Set viewport as previous.
Convert YUV_420_888 to NV21, then crop and analyze.
override fun analyze(imageProxy: ImageProxy) {
val mediaImage = imageProxy.image
if (mediaImage != null && mediaImage.format == ImageFormat.YUV_420_888) {
croppedNV21(mediaImage, imageProxy.cropRect).let { byteArray ->
requestDetectInImage(
InputImage.fromByteArray(
byteArray,
imageProxy.cropRect.width(),
imageProxy.cropRect.height(),
rotation,
IMAGE_FORMAT_NV21,
)
)
.addOnCompleteListener { imageProxy.close() }
}
} else {
imageProxy.close()
}
}
private fun croppedNV21(mediaImage: Image, cropRect: Rect): ByteArray {
val yBuffer = mediaImage.planes[0].buffer // Y
val vuBuffer = mediaImage.planes[2].buffer // VU
val ySize = yBuffer.remaining()
val vuSize = vuBuffer.remaining()
val nv21 = ByteArray(ySize + vuSize)
yBuffer.get(nv21, 0, ySize)
vuBuffer.get(nv21, ySize, vuSize)
return cropByteArray(nv21, mediaImage.width, cropRect)
}
private fun cropByteArray(array: ByteArray, imageWidth: Int, cropRect: Rect): ByteArray {
val croppedArray = ByteArray(cropRect.width() * cropRect.height())
var i = 0
array.forEachIndexed { index, byte ->
val x = index % imageWidth
val y = index / imageWidth
if (cropRect.left <= x && x < cropRect.right && cropRect.top <= y && y < cropRect.bottom) {
croppedArray[i] = byte
i++
}
}
return croppedArray
}
First crop fun I took from here: Android: How to crop images using CameraX?

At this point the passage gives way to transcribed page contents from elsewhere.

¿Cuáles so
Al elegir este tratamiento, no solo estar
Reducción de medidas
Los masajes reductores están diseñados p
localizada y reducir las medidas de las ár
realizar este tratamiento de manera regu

And I found also another crop fun, it seems that it is more complicated:
private fun cropByteArray(src: ByteArray, width: Int, height: Int, cropRect: Rect, ): ByteArray {
val x = cropRect.left * 2 / 2
val y = cropRect.top * 2 / 2
val w = cropRect.width() * 2 / 2
val h = cropRect.height() * 2 / 2
val yUnit = w * h
val uv = yUnit / 2
val nData = ByteArray(yUnit + uv)
val uvIndexDst = w * h - y / 2 * w
val uvIndexSrc = width * height + x
var srcPos0 = y * width
var destPos0 = 0
var uvSrcPos0 = uvIndexSrc
var uvDestPos0 = uvIndexDst
for (i in y until y + h) {
System.arraycopy(src, srcPos0 + x, nData, destPos0, w) //y memory block copy
srcPos0 += width
destPos0 += w
if (i and 1 == 0) {
System.arraycopy(src, uvSrcPos0, nData, uvDestPos0, w) //uv memory block copy
uvSrcPos0 += width
uvDestPos0 += w
}
}
return nData
}
Second crop fun I took from here: https://www.programmersought.com/article/75461140907/
I would be glad if someone can help improve the code.